Additional Outputs#

TensorRT LLM provides several options to return additional outputs from the model during inference. These options can be specified in the SamplingParams object and control what extra information is returned for each generated sequence. For an example showing how to set the parameters and how to access the results, see examples/llm-api/quickstart_advanced.py.

Options#

return_context_logits#

  • Description: If set to True, the logits (raw model outputs before softmax) for the context (input prompt) tokens are returned for each sequence.

  • Usage: Useful for tasks such as scoring the likelihood of the input prompt or for advanced post-processing.

  • Default: False

return_generation_logits#

  • Description: If set to True, the logits for the generated tokens (tokens produced during generation) are returned for each sequence.

  • Usage: Enables advanced sampling, custom decoding, or analysis of the model’s output probabilities for generated tokens.

  • Default: False

prompt_logprobs#

  • Description: If set to an integer value N, the top-N log probabilities for each prompt token are returned, along with the corresponding token IDs.

  • Usage: Useful for analyzing how likely the model considers each input token, scoring prompts, or for applications that require access to the token-level log probability of the prompt.

  • Default: None

logprobs#

  • Description: If set to an integer value N, the top-N log probabilities for each generated token are returned, along with the corresponding token IDs.

  • Usage: Useful for uncertainty estimation, sampling analysis, or for applications that require access to the probability distribution over tokens at each generation step.

  • Default: None (no log probabilities returned)

additional_model_outputs#

  • Description: Specifies extra outputs to return from the model during inference.
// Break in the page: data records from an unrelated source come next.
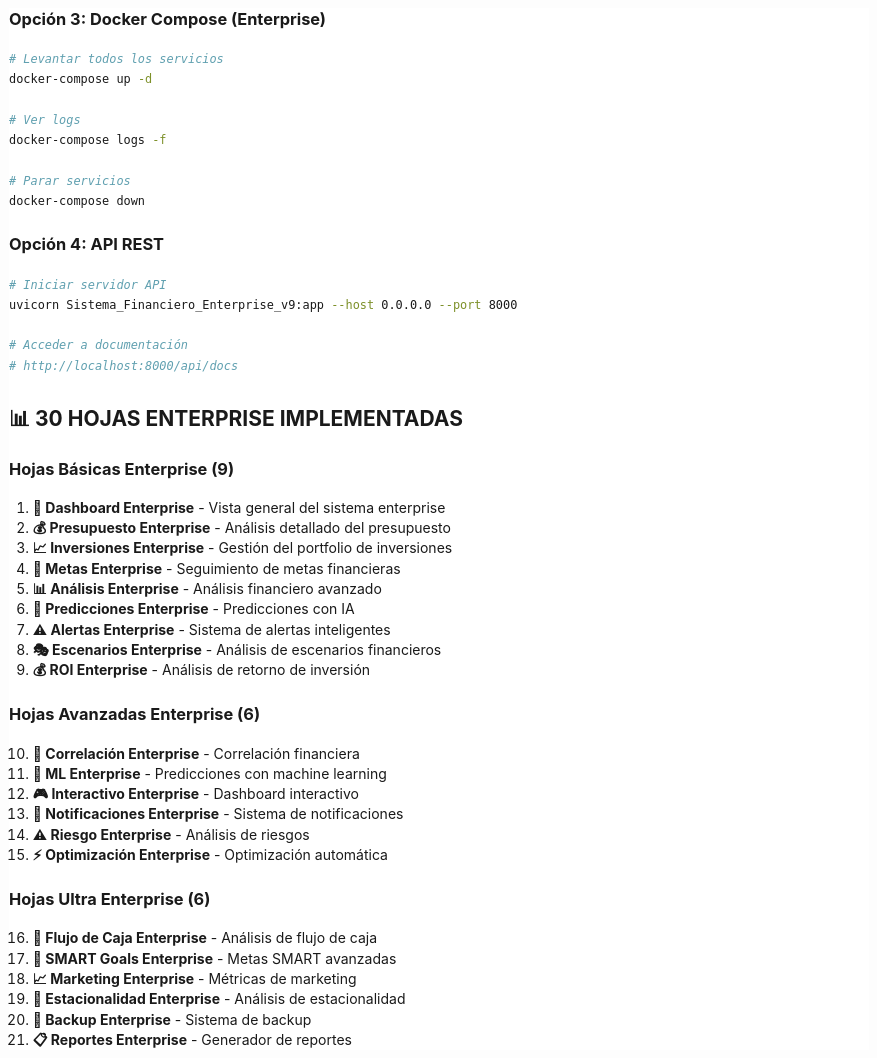 ### **Opción 3: Docker Compose (Enterprise)**
```bash
# Levantar todos los servicios
docker-compose up -d

# Ver logs
docker-compose logs -f

# Parar servicios
docker-compose down
```

### **Opción 4: API REST**
```bash
# Iniciar servidor API
uvicorn Sistema_Financiero_Enterprise_v9:app --host 0.0.0.0 --port 8000

# Acceder a documentación
# http://localhost:8000/api/docs
```

## 📊 **30 HOJAS ENTERPRISE IMPLEMENTADAS**

### **Hojas Básicas Enterprise (9)**
1. **🏢 Dashboard Enterprise** - Vista general del sistema enterprise
2. **💰 Presupuesto Enterprise** - Análisis detallado del presupuesto
3. **📈 Inversiones Enterprise** - Gestión del portfolio de inversiones
4. **🎯 Metas Enterprise** - Seguimiento de metas financieras
5. **📊 Análisis Enterprise** - Análisis financiero avanzado
6. **🔮 Predicciones Enterprise** - Predicciones con IA
7. **⚠️ Alertas Enterprise** - Sistema de alertas inteligentes
8. **🎭 Escenarios Enterprise** - Análisis de escenarios financieros
9. **💰 ROI Enterprise** - Análisis de retorno de inversión

### **Hojas Avanzadas Enterprise (6)**
10. **🔗 Correlación Enterprise** - Correlación financiera
11. **🤖 ML Enterprise** - Predicciones con machine learning
12. **🎮 Interactivo Enterprise** - Dashboard interactivo
13. **📱 Notificaciones Enterprise** - Sistema de notificaciones
14. **⚠️ Riesgo Enterprise** - Análisis de riesgos
15. **⚡ Optimización Enterprise** - Optimización automática

### **Hojas Ultra Enterprise (6)**
16. **💸 Flujo de Caja Enterprise** - Análisis de flujo de caja
17. **🎯 SMART Goals Enterprise** - Metas SMART avanzadas
18. **📈 Marketing Enterprise** - Métricas de marketing
19. **📅 Estacionalidad Enterprise** - Análisis de estacionalidad
20. **💾 Backup Enterprise** - Sistema de backup
21. **📋 Reportes Enterprise** - Generador de reportes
This should be a list of strings, where each string corresponds to the name of a supported additional output (such as “hidden_states” or “attentions”).

  • Usage: Allows retrieval of intermediate model results like hidden states, attentions, or any other auxiliary outputs supported by the model. This can be useful for debugging, interpretability, or advanced research applications.

  • How to use:

    • Provide a list of supported output names, e.g.:

      additional_model_outputs=["hidden_states", "attentions"]
      
    • Pass this list to the additional_model_outputs parameter of SamplingParams.

    • After generation, access the results per sequence via sequence.additional_context_outputs (for context outputs) and sequence.additional_generation_outputs (for generation outputs).

  • Default: None (no additional outputs returned)

Note: The available output names depend on the model implementation. The model forward function is expected to return a dictionary of model outputs including the "logits" and any additional output that should be attached to responses.